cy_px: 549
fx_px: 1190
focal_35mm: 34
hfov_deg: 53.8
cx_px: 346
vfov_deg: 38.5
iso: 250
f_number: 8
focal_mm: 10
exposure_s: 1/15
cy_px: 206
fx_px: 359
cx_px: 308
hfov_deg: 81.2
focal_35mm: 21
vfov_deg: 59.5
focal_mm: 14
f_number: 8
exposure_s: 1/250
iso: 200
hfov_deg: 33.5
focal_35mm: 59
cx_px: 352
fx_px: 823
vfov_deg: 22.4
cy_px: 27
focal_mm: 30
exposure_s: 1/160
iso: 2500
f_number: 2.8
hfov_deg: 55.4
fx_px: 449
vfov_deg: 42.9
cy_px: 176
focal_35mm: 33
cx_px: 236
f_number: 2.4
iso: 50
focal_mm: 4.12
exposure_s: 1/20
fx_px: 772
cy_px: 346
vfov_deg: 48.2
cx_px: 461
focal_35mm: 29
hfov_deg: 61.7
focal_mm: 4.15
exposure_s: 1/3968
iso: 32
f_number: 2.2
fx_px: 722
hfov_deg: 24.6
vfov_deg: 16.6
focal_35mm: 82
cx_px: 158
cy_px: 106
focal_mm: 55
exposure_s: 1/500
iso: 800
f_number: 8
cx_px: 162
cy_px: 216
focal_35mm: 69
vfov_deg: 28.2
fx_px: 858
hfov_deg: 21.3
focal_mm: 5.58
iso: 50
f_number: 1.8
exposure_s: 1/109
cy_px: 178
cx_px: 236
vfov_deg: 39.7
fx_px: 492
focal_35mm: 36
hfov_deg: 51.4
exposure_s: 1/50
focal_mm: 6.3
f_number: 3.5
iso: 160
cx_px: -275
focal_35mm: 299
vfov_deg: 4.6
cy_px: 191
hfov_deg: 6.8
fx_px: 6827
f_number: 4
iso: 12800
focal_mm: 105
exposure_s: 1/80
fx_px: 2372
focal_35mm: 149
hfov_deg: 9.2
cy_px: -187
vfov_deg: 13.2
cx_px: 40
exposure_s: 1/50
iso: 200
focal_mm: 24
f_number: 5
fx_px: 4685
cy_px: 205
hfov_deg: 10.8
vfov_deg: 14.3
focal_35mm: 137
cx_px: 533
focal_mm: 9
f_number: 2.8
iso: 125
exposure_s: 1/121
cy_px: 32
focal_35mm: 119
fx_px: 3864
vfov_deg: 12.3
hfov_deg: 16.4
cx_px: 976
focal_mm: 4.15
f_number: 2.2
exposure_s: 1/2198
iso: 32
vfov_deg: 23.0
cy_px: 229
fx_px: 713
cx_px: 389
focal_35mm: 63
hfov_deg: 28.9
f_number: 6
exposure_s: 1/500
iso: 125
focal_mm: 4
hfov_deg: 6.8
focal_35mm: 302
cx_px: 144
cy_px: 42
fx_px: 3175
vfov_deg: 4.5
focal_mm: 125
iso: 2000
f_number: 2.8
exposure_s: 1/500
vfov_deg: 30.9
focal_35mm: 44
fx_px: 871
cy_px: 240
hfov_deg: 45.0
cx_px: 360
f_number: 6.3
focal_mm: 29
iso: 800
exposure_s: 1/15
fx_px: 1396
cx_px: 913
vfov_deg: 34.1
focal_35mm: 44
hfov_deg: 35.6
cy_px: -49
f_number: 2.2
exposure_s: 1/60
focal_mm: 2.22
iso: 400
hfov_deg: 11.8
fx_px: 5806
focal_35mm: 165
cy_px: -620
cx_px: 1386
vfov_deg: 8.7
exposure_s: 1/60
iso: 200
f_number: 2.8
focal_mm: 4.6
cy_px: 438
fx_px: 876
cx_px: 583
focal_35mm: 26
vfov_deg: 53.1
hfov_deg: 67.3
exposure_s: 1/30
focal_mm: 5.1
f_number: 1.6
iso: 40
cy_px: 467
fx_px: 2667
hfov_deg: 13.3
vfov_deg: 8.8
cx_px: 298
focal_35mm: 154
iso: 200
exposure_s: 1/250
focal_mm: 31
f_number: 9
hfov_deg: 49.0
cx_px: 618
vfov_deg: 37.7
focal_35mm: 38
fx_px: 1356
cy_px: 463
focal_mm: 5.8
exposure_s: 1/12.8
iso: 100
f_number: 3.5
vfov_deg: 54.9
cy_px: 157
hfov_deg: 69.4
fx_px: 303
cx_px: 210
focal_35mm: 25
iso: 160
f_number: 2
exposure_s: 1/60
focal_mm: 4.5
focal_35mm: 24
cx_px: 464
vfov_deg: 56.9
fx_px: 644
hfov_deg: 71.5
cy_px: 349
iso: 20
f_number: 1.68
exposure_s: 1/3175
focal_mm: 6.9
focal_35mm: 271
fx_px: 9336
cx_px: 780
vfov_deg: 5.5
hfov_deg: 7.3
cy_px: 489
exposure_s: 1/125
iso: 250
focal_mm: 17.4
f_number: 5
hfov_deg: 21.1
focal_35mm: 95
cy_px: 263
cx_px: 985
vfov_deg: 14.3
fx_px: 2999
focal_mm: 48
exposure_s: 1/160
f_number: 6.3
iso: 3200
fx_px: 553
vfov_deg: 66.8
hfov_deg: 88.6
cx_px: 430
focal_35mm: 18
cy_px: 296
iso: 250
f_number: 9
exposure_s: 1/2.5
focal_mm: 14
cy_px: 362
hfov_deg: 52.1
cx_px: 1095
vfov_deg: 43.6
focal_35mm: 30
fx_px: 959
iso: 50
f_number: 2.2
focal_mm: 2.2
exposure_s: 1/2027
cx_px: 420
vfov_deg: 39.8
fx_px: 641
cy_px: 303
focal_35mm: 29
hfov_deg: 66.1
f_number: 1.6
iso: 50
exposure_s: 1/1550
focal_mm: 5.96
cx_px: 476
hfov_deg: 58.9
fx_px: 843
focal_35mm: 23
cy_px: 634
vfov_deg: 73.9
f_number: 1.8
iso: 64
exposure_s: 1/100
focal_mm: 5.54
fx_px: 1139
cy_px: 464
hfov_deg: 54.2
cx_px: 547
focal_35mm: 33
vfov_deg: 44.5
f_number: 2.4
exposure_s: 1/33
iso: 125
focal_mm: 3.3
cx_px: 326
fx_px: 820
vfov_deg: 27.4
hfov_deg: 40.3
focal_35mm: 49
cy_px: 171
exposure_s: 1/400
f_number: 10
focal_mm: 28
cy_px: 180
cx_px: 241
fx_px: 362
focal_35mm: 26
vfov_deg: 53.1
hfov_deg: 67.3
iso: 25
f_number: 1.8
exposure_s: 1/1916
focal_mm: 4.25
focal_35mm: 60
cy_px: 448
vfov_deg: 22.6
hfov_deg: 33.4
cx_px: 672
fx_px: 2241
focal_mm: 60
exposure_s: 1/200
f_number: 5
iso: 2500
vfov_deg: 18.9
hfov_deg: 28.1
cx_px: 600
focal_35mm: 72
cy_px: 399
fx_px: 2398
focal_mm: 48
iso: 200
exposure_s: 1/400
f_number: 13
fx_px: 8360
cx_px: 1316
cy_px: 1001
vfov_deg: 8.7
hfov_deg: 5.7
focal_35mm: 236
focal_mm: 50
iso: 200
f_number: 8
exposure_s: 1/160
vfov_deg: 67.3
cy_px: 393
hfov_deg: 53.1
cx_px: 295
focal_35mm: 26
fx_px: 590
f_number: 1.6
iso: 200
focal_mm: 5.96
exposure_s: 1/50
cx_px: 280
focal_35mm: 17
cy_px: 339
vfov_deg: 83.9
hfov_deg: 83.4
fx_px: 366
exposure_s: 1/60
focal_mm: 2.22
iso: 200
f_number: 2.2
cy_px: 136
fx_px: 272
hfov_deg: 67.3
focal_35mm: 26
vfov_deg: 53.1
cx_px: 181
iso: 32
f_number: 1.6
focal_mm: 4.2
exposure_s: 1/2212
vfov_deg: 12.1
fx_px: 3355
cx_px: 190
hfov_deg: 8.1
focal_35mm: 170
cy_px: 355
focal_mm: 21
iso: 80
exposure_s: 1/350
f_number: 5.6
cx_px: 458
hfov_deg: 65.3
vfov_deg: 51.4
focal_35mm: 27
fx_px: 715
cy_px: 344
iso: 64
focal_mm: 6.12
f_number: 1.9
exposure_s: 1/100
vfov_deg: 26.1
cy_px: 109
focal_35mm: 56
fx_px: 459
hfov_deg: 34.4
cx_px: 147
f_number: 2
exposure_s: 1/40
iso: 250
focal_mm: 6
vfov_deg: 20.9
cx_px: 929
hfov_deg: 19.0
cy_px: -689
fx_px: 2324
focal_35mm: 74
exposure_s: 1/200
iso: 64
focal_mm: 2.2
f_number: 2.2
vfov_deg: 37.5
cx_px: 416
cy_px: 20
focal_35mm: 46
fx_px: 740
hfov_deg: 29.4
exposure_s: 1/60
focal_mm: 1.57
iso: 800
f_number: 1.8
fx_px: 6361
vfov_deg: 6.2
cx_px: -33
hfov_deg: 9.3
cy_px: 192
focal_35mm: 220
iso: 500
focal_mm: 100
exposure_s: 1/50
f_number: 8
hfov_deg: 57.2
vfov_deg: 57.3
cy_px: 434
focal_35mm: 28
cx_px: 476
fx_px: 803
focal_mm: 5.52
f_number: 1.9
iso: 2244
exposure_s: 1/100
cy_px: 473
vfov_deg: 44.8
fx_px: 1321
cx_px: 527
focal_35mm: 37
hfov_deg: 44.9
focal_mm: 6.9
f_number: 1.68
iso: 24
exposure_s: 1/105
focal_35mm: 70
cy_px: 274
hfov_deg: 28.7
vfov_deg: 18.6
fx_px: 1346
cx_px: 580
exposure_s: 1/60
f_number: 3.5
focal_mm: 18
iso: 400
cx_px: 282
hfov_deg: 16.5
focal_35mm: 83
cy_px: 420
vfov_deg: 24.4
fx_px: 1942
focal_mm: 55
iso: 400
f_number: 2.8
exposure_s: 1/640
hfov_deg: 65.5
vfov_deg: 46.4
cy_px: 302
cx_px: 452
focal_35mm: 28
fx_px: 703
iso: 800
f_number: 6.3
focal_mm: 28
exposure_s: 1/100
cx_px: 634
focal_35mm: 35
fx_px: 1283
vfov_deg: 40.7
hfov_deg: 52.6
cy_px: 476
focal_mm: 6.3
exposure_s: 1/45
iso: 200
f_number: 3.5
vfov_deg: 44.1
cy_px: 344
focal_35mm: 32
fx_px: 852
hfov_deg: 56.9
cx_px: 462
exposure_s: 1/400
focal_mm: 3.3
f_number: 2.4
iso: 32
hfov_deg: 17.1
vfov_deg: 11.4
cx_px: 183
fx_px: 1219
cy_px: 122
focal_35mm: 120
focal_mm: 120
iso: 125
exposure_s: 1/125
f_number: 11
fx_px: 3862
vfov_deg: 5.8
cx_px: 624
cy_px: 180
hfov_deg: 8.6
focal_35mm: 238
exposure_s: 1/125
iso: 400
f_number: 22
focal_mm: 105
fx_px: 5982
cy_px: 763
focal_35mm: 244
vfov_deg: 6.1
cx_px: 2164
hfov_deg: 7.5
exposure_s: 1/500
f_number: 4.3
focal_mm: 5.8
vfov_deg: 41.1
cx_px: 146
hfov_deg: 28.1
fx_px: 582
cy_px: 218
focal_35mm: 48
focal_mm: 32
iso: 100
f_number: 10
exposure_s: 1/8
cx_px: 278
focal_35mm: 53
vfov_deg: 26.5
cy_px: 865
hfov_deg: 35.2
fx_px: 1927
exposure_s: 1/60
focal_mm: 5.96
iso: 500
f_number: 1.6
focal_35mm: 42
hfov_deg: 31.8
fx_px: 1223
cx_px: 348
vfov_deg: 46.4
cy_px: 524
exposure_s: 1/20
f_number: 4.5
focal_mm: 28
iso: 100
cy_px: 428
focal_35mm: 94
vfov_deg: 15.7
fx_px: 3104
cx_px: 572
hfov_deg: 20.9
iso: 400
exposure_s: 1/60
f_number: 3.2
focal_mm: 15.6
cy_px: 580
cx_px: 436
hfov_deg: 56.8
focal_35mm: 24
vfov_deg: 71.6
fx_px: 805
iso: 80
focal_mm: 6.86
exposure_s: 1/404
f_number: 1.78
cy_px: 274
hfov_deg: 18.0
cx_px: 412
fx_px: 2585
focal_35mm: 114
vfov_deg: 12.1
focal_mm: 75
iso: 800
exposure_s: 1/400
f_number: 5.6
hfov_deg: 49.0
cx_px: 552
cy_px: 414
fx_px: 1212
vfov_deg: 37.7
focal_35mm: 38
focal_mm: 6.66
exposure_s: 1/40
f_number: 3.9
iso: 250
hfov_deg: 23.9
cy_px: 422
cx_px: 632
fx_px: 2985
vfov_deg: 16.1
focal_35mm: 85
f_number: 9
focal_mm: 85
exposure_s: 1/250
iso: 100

________________________

[Instruction]:
Set down again, word for word, the stretch of records from the line with "hfov_deg: 17.1" to the line with "hfov_deg: 56.8", both of those lines included.

[Result of this exercise]:
hfov_deg: 17.1
vfov_deg: 11.4
cx_px: 183
fx_px: 1219
cy_px: 122
focal_35mm: 120
focal_mm: 120
iso: 125
exposure_s: 1/125
f_number: 11
fx_px: 3862
vfov_deg: 5.8
cx_px: 624
cy_px: 180
hfov_deg: 8.6
focal_35mm: 238
exposure_s: 1/125
iso: 400
f_number: 22
focal_mm: 105
fx_px: 5982
cy_px: 763
focal_35mm: 244
vfov_deg: 6.1
cx_px: 2164
hfov_deg: 7.5
exposure_s: 1/500
f_number: 4.3
focal_mm: 5.8
vfov_deg: 41.1
cx_px: 146
hfov_deg: 28.1
fx_px: 582
cy_px: 218
focal_35mm: 48
focal_mm: 32
iso: 100
f_number: 10
exposure_s: 1/8
cx_px: 278
focal_35mm: 53
vfov_deg: 26.5
cy_px: 865
hfov_deg: 35.2
fx_px: 1927
exposure_s: 1/60
focal_mm: 5.96
iso: 500
f_number: 1.6
focal_35mm: 42
hfov_deg: 31.8
fx_px: 1223
cx_px: 348
vfov_deg: 46.4
cy_px: 524
exposure_s: 1/20
f_number: 4.5
focal_mm: 28
iso: 100
cy_px: 428
focal_35mm: 94
vfov_deg: 15.7
fx_px: 3104
cx_px: 572
hfov_deg: 20.9
iso: 400
exposure_s: 1/60
f_number: 3.2
focal_mm: 15.6
cy_px: 580
cx_px: 436
hfov_deg: 56.8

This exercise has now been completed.